== Activity list ==
1. For each statement (a), (b) and (c), say whether it agrees with the CTD plotting notebook. Answer yes or no, and quote the deciding words of the notebook. (a) The loading step skips the header at the top of the file. (b) All columns of the file are read in. (c) The negative conductivity is attributed to the instrument sampling air.
2. Reproduce the CTD plotting notebook between "print(data)" and "get rid of it!", inclusive, and switch "glider" to "buoy".
3. Please proceed with the CTD plotting notebook from the point where it stops.

====== Provided text ======

# Plotting CTD Data

In [None]:
# import sys
# !conda install --yes --prefix {sys.prefix} pandas
# !conda install --yes --prefix {sys.prefix} matplotlib
# !conda install --channel conda-forge --yes --prefix {sys.prefix} gsw


In [None]:
import pandas as pd
import numpy as np
import gsw
import matplotlib.pyplot as plt

In [None]:
# Load in a subset so we can calculate salinity,density,depth ourselves.
data = pd.read_csv('./2021_02_08_ru34_Deployment_Orsted.cnv',
                   skiprows=np.arange(0,123), # Lets us skip the big header at the top of the file
                   names=['Temperature [°C]', # gives names to each of the columns 
                          'Conductivity [S/m]',
                          'Pressure [db]'],
                   index_col=False,           # Forces pandas to not take the first column as an index
                   delimiter=' ',             # The data is separted into columns by spaces so we have to tell pandas that
                   skipinitialspace=True,     # This tells pandas that any number of spaces means its a new value
                  usecols=[0,1,2])            # Only pull out the 1st 2nd 3rd column of data

print(data.keys())
print(data)

_Whoops!_ We should not have a negative conductivity! When we use the CTD for glider missions, we typically start the sampling on the instrument before it is in the water so it might have sampled the air for a few seconds, giving us a negative conductivity. That bad data will screw us up later so let's get rid of it!

====== Data records ======

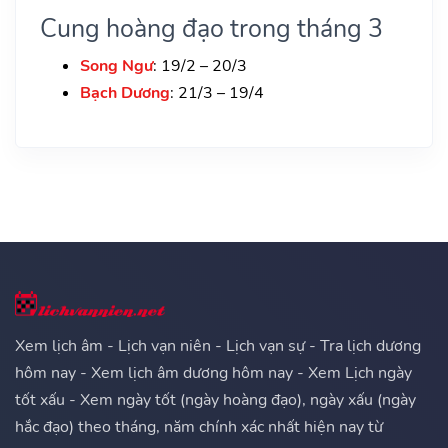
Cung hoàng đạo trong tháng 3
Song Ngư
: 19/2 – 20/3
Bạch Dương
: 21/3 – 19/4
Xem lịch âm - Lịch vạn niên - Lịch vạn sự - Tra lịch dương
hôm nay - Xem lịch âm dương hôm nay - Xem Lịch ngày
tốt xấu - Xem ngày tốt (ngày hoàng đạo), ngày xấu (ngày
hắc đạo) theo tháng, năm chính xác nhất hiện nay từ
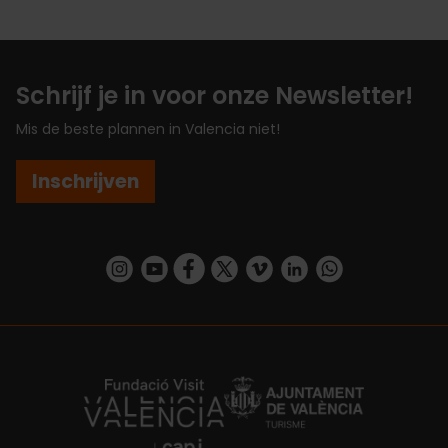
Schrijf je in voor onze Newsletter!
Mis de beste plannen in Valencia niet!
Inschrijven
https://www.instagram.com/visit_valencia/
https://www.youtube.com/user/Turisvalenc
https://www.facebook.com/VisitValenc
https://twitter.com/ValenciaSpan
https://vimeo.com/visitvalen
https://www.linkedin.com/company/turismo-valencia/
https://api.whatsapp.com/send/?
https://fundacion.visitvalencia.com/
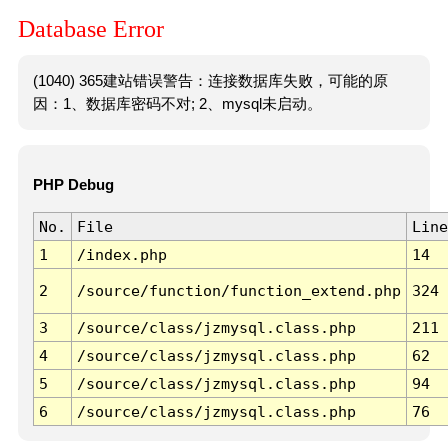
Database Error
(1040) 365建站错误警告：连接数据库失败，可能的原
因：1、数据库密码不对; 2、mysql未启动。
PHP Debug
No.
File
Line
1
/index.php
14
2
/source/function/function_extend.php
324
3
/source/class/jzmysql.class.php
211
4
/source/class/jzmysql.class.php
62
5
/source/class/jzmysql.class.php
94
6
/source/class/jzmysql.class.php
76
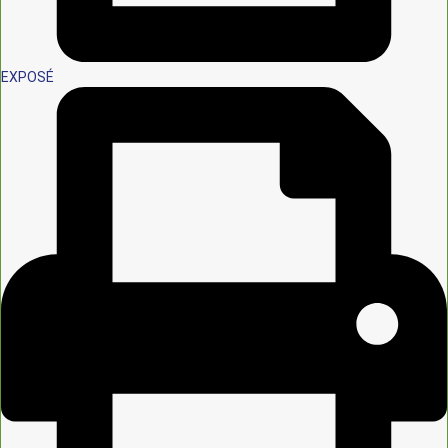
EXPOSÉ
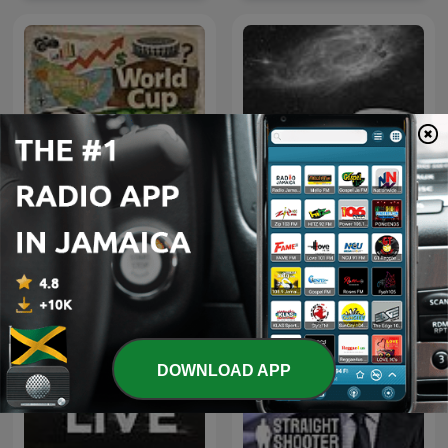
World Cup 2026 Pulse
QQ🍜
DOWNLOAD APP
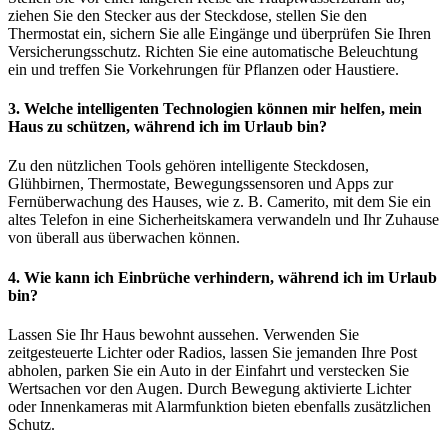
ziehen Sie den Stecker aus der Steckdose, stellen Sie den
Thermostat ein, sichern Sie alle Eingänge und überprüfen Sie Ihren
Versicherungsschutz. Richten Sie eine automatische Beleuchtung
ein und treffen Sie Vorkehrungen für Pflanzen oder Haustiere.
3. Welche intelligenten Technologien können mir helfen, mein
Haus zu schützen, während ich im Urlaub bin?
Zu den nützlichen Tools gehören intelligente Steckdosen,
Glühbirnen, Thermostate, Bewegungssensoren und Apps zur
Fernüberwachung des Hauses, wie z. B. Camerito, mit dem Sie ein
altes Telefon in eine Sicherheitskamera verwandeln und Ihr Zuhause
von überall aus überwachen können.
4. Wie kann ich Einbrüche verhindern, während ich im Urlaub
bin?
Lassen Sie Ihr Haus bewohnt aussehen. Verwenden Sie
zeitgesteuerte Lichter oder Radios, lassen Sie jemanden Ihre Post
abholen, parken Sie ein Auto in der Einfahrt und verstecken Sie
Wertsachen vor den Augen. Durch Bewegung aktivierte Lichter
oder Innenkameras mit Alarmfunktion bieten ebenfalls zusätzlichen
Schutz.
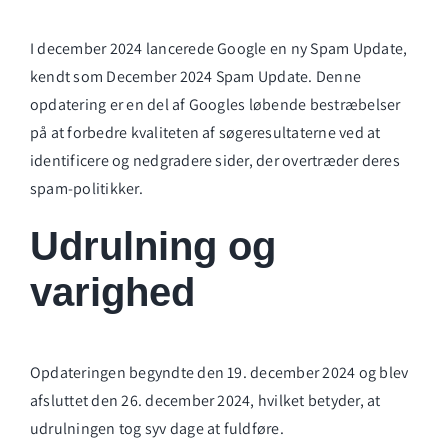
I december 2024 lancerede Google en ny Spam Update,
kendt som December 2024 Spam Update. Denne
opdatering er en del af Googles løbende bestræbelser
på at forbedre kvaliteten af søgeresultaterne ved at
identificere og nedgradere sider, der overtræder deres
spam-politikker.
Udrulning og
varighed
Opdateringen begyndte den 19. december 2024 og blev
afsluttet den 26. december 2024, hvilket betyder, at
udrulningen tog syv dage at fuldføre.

======
====== Data records ======

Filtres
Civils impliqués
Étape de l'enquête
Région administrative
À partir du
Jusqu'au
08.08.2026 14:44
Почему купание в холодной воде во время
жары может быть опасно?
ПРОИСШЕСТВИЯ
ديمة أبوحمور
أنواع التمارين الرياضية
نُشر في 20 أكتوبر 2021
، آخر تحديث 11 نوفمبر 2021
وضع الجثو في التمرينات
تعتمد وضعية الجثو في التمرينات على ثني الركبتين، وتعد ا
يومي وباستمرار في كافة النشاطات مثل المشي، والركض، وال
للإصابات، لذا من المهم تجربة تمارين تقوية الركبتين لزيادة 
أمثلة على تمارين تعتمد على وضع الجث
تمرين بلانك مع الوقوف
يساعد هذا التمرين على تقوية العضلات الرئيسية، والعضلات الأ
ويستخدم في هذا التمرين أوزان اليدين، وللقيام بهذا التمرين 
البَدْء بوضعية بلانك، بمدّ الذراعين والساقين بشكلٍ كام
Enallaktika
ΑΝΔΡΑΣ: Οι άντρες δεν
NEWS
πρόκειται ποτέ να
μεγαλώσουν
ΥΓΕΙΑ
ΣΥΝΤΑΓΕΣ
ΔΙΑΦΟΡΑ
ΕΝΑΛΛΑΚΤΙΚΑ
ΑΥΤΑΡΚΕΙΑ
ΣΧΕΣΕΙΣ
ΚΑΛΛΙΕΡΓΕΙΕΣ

======

== Answers for the tasks ==
1.
(a) Yes: "Lets us skip the big header at the top of the file"
(b) No: "Only pull out the 1st 2nd 3rd column of data"
(c) Yes: "it might have sampled the air for a few seconds, giving us a negative conductivity"

2.
print(data)

_Whoops!_ We should not have a negative conductivity! When we use the CTD for buoy missions, we typically start the sampling on the instrument before it is in the water so it might have sampled the air for a few seconds, giving us a negative conductivity. That bad data will screw us up later so let's get rid of it!

3.
In [None]:
dropind = np.where(data['Conductivity [S/m]'] < 0)[0] # Find all the rows that have a negative Conductivity

data.drop(index=dropind, inplace=True) # drop the rows indicated by drop ind
data.reset_index(inplace=True, drop=True) # reset the index so the first value has index=0 and drop the old index.
print(data)

Great! Now the data is all cleaned up!

# Use the `gsw` toolbox to solve for depth, practical salinity, and density


We are going to use the `gsw` toolbox, which is preloaded with a bunch of critical equations and conversions, to calculate our salinity, density, and depth of our data from temperature, pressure, and conductivity. It is very important that the data we input into the gsw functions has the correct units that `gsw` expects.
  
Let's start with a calculation of praticial salinity. `gsw` has a function `gsw.conversions.SP_from_C` that I found by looking at the documentation for the package here https://teos-10.github.io/GSW-Python/conversions.html

In [None]:
print(data.keys())
?gsw.conversions.SP_from_C

Under `Parameters` in the above output, we can see the expected units for each unput to the function and compare them to our units in our data. It looks like our conducitivty is in different units so I will make sure to convert that before passing it to the function. We need to convert S-->mS and m-->cm so we end up just multiplying by 10.

In [None]:
PS = gsw.conversions.SP_from_C(data['Conductivity [S/m]']*10, 
                               data['Temperature [°C]'],
                               data['Pressure [db]'])
print(PS.head(5))


A practical salinity in the 30s is the average for the surface ocean across the planet so that looks good to me! Let's move on to finding the depth!

In [None]:
?gsw.conversions.z_from_p

### _Side note_:  
When you see an input in documentation that has an equal sign, that means that that is the default value and we don't NEED to put an input in for those parameters. This is the case for `geo_strf_dyn_height` and `sea_surface_geopotential` in the function we are going to use.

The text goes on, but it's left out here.